▼

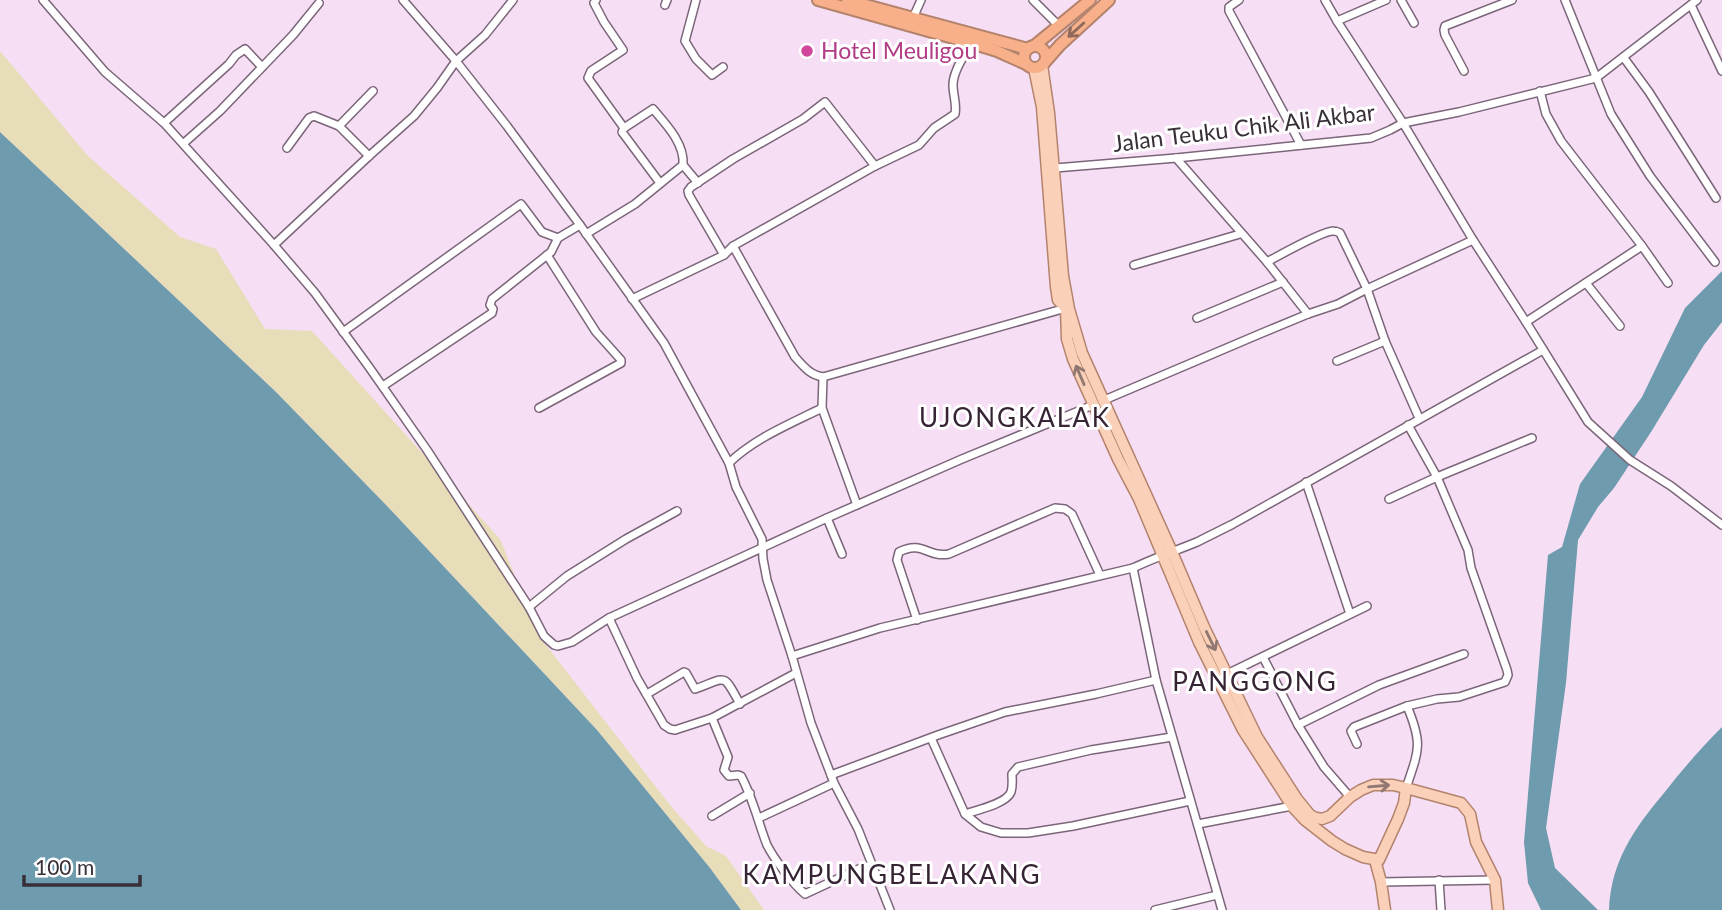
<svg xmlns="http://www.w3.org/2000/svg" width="1722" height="910" font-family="Lato,sans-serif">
	<rect width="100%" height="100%" fill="#f6def4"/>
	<polygon fill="#e7ddb8" points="0,51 87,155 180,237 216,249 265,329 312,331 500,539 539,636 670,805 706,846 726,856 764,910 741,910 710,868 597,730 388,507 276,392 0,132"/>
	<g fill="#6e9bad">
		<polygon points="0,132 276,392 388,507 597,730 710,868 741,910 0,910"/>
		<polygon points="1722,271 1722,322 1704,345 1651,432 1614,488 1598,507 1578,540 1566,683 1546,828 1555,868 1598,910 1541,910 1528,883 1524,842 1548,555 1562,547 1580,484 1642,397 1685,308"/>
		<path d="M1722,727V910H1609C1611,861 1634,829 1664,793C1682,770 1701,748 1722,727Z"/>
	</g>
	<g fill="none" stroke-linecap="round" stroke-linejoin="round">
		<defs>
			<g id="minor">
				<polyline points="43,0 105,72 164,123 274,245 369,156 414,116 437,88 456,61 485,35 513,0"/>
				<polyline points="403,0 456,61 507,126 580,225 664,343 729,463 736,487 762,539 763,559 767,580 792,656 811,723 834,783 858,829 890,910"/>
				<polyline points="596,0 594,3 604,22 623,50 591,71 588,78 624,128"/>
				<polyline points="696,0 685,41 696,59 712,75 723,67"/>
				<polyline points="1033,0 1059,26"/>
				<polyline points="1239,0 1229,7 1229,11 1301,145"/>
				<polyline points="1325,0 1337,21 1403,123 1473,240 1526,322 1588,422 1630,460 1671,486 1722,525"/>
				<polyline points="1401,0 1414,23"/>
				<polyline points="1565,0 1611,114 1650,176 1715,262"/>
				<polyline points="665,5 667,0"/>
				<polyline points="1691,5 1722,71"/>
				<polyline points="913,18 921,0"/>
				<polyline points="1337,21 1386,0"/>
				<polyline points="1624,58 1649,92 1716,198"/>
				<polyline points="1464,71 1445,35 1444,30 1445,26 1512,0"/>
				<polyline points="1540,91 1546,114 1561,141 1642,246"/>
				<polyline points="164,123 229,64 236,55 245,49 262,67"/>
				<polyline points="339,126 373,91"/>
				<polyline points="184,143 220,111 293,35 319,3"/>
				<polyline points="287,148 309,118 314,116 339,126 369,156"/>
				<polyline points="1176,158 1267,262 1308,314"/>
				<polyline points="683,165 698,183"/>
				<polyline points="1055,168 1176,158 1371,138 1390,130 1403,123 1459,112 1596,78 1697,0"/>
				<path d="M586,234L635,204L683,165C685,144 666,124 653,109L624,128L622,132L660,183"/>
				<polyline points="274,245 315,293 369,367 427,450 529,607 544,636 554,645 558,646 572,642 609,618 827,518 962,459 1093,405"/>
				<path d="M733,246L795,357C803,366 810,375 823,377L1066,308"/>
				<polyline points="724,255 689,195 688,191 691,187 733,159 803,119 825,102 875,166"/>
				<path d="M1267,262C1278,256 1324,230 1334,231C1336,231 1338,232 1340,233L1367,289L1385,341L1419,418"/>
				<polyline points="1134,265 1240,234"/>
				<polyline points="1586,283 1620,326"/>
				<path d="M632,299L724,255L733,246L875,166L919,145L934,128L955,114C957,104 953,95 953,85C953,71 965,55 971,43"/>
				<polyline points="1197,318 1283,282"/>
				<polyline points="1526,322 1642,246 1668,283"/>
				<polyline points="343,332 521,204 542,232 558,238"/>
				<polyline points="1337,361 1385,341"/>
				<polyline points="823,377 822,408 857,505"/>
				<polyline points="383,386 492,313 493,309 490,305 492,299 551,252 558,238 580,225"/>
				<polyline points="1102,401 1262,333 1308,314 1338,304 1367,289 1473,240"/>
				<polyline points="539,408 621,363 621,360 596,332 547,255"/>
				<path d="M729,463C755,438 790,424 822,408"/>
				<polyline points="1306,482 1350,614"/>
				<polyline points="1389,499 1437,477 1532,438"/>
				<polyline points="827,518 842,554"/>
				<polyline points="1133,568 1156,680 1222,910"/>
				<polyline points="529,607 567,576 626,539 677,511"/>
				<polyline points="609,618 637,678 664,725 670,729 675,730 712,718 796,673"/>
				<path d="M917,620L897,560L899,552C923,540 927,558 949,554L1055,508L1065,509L1072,514L1100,575"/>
				<path d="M792,656L880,628L1133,568C1154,558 1175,551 1197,542C1209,536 1221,530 1233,524L1543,350"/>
				<polyline points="1263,657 1298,725 1324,767 1350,797"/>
				<polyline points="1227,674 1367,606"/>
				<path d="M647,694L684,672L686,673L695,689C727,678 722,671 740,704"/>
				<path d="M712,718L728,757L724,770L729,776L738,775L741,776C753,798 758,822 767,845C774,859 793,884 805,894L863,867L871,866"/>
				<polyline points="1298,725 1379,685 1464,654"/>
				<polyline points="931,738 965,814 981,827 1001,833 1028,833 1073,826 1190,801"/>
				<polyline points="1357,744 1351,731 1354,727 1407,706 1437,699 1459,697 1505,682 1508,675 1507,670 1471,568 1468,550 1437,477 1408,425"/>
				<polyline points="831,775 938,735 1005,712 1096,694 1156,680"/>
				<path d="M1406,788C1419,750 1423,744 1407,706"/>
				<path d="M965,814C977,810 1006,804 1011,792C1013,786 1012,780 1012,774L1018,767L1091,750L1172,737"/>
				<polyline points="712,816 750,793"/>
				<polyline points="759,818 834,783"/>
				<polyline points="1198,824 1292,806"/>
				<polyline points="1439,880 1441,910"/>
				<polyline points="1381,882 1495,880"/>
				<polyline points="1155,910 1217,895"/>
			</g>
			<g id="major">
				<polyline points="1042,65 1049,113 1063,276 1069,309 1082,353 1172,552 1204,627 1257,737 1297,799 1310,815 1316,818 1322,819 1330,816 1350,797 1361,790 1373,785 1393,785 1406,788 1461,803 1470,814 1476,842 1495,880 1498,910"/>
				<polyline points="1034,68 1042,107 1056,287 1058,300 1066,308 1067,339 1073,359 1118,459 1139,499 1199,642 1243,730 1292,806 1305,820 1332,841 1345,849 1363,857 1379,860 1398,819 1404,803 1406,788"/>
				<polyline points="1375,860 1381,882 1385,910"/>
			</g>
			<g id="highway">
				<polyline points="818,0 971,43 997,51 1026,64"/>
				<polyline points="847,0 1028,49"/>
				<polyline points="1034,46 1090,0"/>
				<circle cx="1035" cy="57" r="11"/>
				<polyline points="1045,62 1060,45 1109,0"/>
			</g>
		</defs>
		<use href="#minor" stroke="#7b6679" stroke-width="10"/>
		<use href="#major" stroke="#b4836d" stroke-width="13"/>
		<use href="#highway" stroke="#b4836d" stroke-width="14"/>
		<use href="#minor" stroke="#fff" stroke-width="7"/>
		<use href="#major" stroke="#fad0b8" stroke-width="10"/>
		<use href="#highway" stroke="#f7b089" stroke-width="10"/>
	</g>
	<defs><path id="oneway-shaft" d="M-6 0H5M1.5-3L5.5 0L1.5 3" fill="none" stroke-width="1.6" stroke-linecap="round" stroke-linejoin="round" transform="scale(1.75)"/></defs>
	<use stroke="#8e695c" href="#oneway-shaft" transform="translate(1076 30) rotate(138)"/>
	<g stroke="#907772">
		<use href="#oneway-shaft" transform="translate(1080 375) rotate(-113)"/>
		<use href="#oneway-shaft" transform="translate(1211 641) rotate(64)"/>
		<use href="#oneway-shaft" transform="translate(1379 786) rotate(-5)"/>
	</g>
	<circle fill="#d1479c" stroke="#fff" stroke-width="2.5" cx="807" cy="51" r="7"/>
	<g text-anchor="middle" stroke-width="6" stroke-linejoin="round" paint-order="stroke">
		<g font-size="23" fill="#b23c85" stroke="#fff" text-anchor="start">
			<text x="821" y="59">Hotel Meuligou</text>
		</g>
		<g font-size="23" fill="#392f38" stroke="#fff">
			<text transform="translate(1244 128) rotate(-7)" y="8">Jalan Teuku Chik Ali Akbar</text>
		</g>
		<g font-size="26" letter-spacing="2" fill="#362435" stroke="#fff">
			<text x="1015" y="427">UJONGKALAK</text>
			<text x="1255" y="691">PANGGONG</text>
			<text x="892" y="884">KAMPUNGBELAKANG</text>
		</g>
	</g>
	<path d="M24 875v10h116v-10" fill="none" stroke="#392f38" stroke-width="3.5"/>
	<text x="35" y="875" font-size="21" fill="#392f38" stroke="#ffffff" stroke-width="5" paint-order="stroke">100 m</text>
</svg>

▲

WHAT TO DO
Your answer should be each line from the entries that includes the string "linecap".

WORKED SOLUTION
	<g fill="none" stroke-linecap="round" stroke-linejoin="round">
	<defs><path id="oneway-shaft" d="M-6 0H5M1.5-3L5.5 0L1.5 3" fill="none" stroke-width="1.6" stroke-linecap="round" stroke-linejoin="round" transform="scale(1.75)"/></defs>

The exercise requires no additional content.